Indexer Deep Dive
A good way to think about the indexer is as similar to Infura or Alchemy’s role in the Ethereum ecosystem. However, unlike Infura/Alchemy, and like everything else in dYdX Chain, the Indexer is completely open source and can be run by anyone!
What is the Indexer?
As part of tooling for the dYdX ecosystem, we want to ensure that clients have access to performant data queries when using exchanges running on dYdX Chain software. Cosmos SDK Full Nodes offer a number of APIs that can be used to request on-chain data. However, these Full Nodes are optimized for committing and executing blocks, not for serving high frequency, low-latency requests from web/mobile clients.
This is why we wrote software for an indexing service. The Indexer is a read-only service that serves off chain data to clients over REST APIs and Websockets. Its purpose is to store and serve data that exists on the dYdX Chain in an easier to use way. In other words, the purpose of an indexer is to index and serve data to clients in a more performant, efficient and web2-friendly way. For example the indexer will serve websockets that provide updates on the state of the orderbook and fills. These clients will include front-end applications (mobile and web), market makers, institutions, and any other parties looking to query dYdX Chain data via a traditional web2 API.
On-chain vs. Off-chain data
The Indexer will run two separate ingestion/storage processes with data from a v4 Full Node: one for on-chain data and one for off-chain data. Currently, throughput of on-chain data state changes is expected to be from 10-50 events/second. On the other hand, the expected throughput of off-chain data state changes is between 500-1,000 events/second. This represents a 10-100x difference in throughput requirements. By handling these data types separately, v4 is built to allow for different services to better scale according to throughput requirements.
On-chain Data
On-chain data is all data that can be reproduced by reading committed transactions on the dYdX Chain. All on-chain data has been validated through consensus. This data includes:
- Account balances (USDC)
- Account positions (open interest)
- Order Fills
- Trades
- Liquidations
- Deleveraging
- Partially and completely filled orders
- Funding rate payments
- Trade fees
- Historical oracle prices (spot prices used to compute funding and process liquidations)

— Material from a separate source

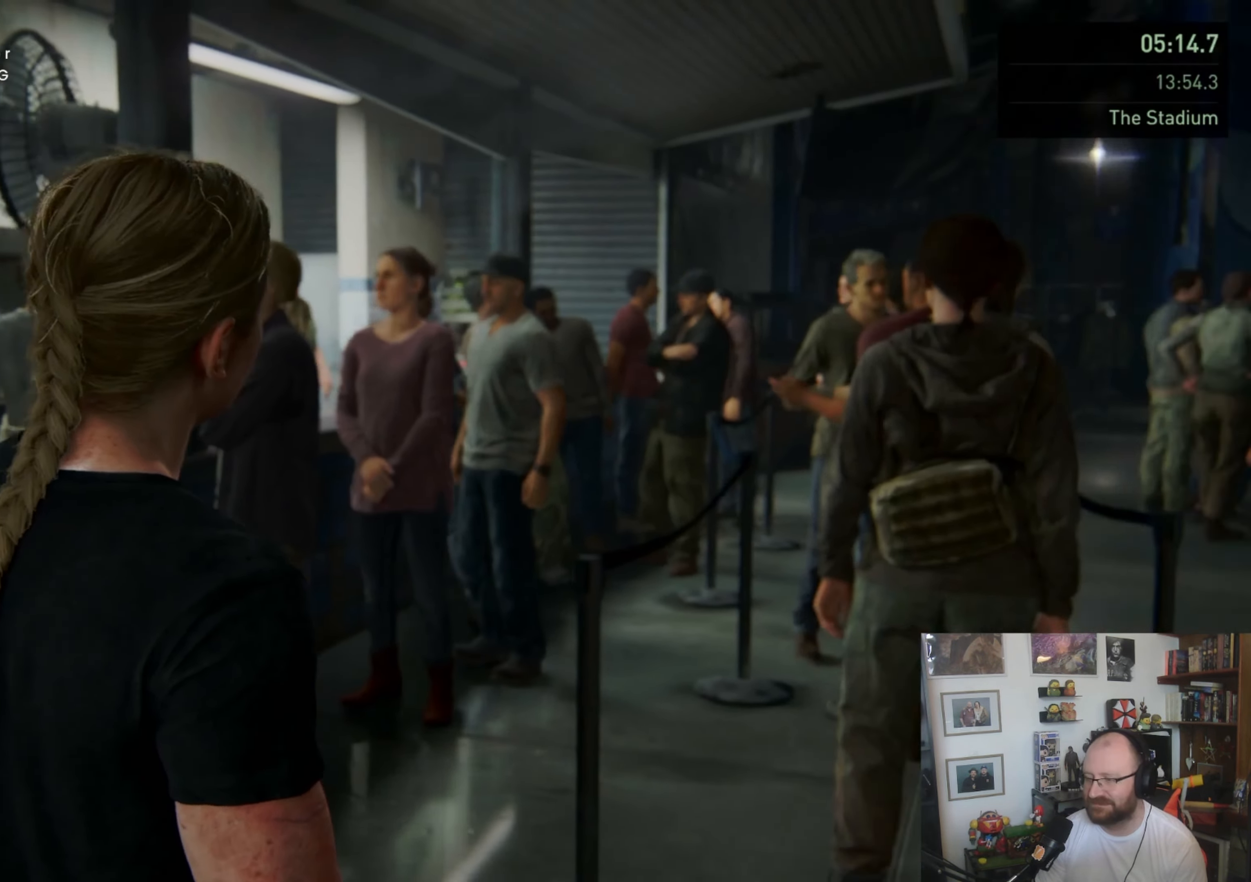
{"buttons": ["L1"], "left_stick": "up-right", "right_stick": "down-right", "events": []}
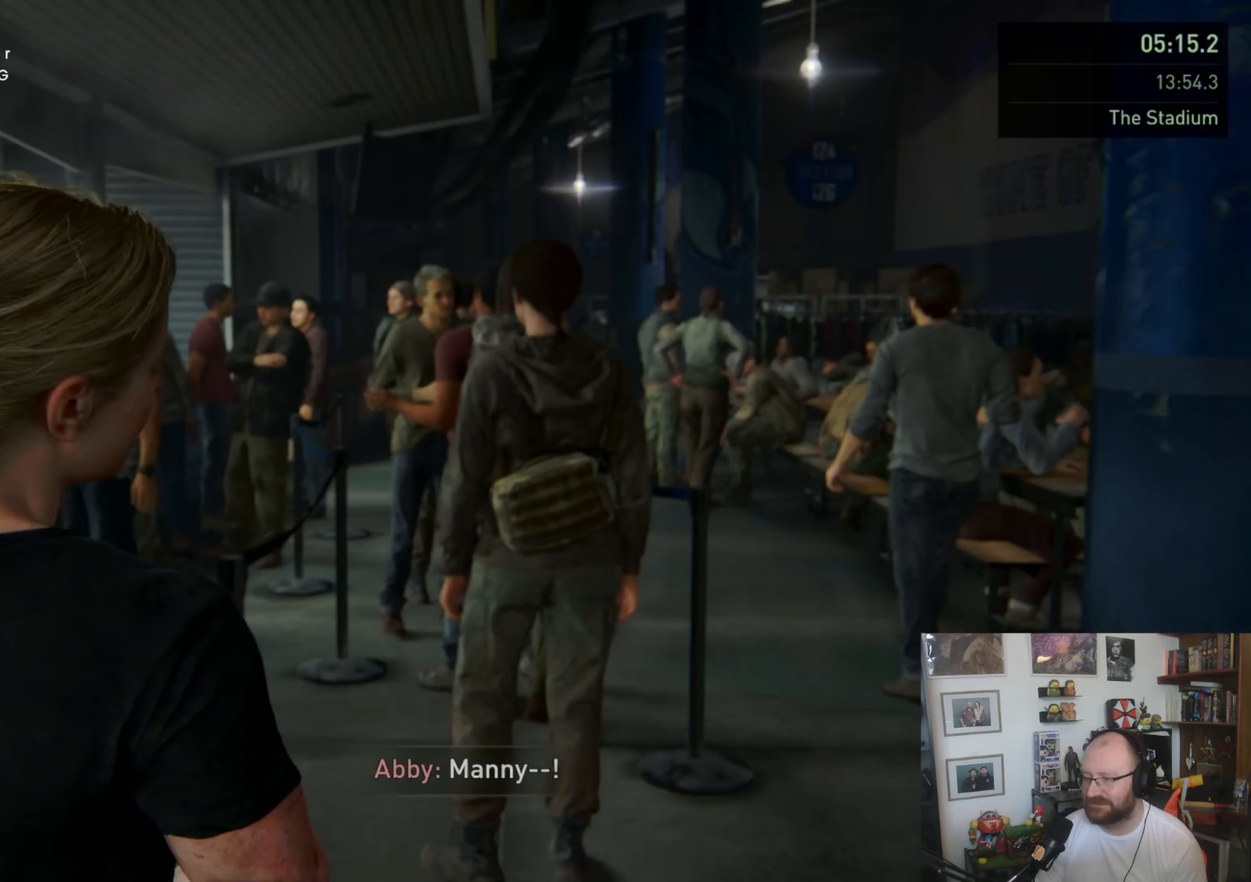
{"buttons": ["L1"], "left_stick": "up-right", "right_stick": "down-right", "events": []}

- Long-term order placement and cancellation
- Conditional order placement and cancellation
Off-chain Data
Off-chain data is data that is kept in-memory on each v4 node. It is not written to the blockchain or stored in the application state. This data cannot be queried via the gRPC API on v4 nodes, nor can it be derived from data stored in blocks. It is effectively ephemeral data on the v4 node that gets lost on restarts/purging of data from in-memory data stores. This includes:
- Short-term order placement and cancellations
- Order book of each perpetual exchange pair
- Indexed order updates before they hit the chain
Indexer Architecture
The Indexer is made up of a series of services that ingest information from v4 Full Nodes and serve that information to various clients. Kafka topics are used to pass events/data around to the services within the Indexer. The key services that make up Indexer are outlined below.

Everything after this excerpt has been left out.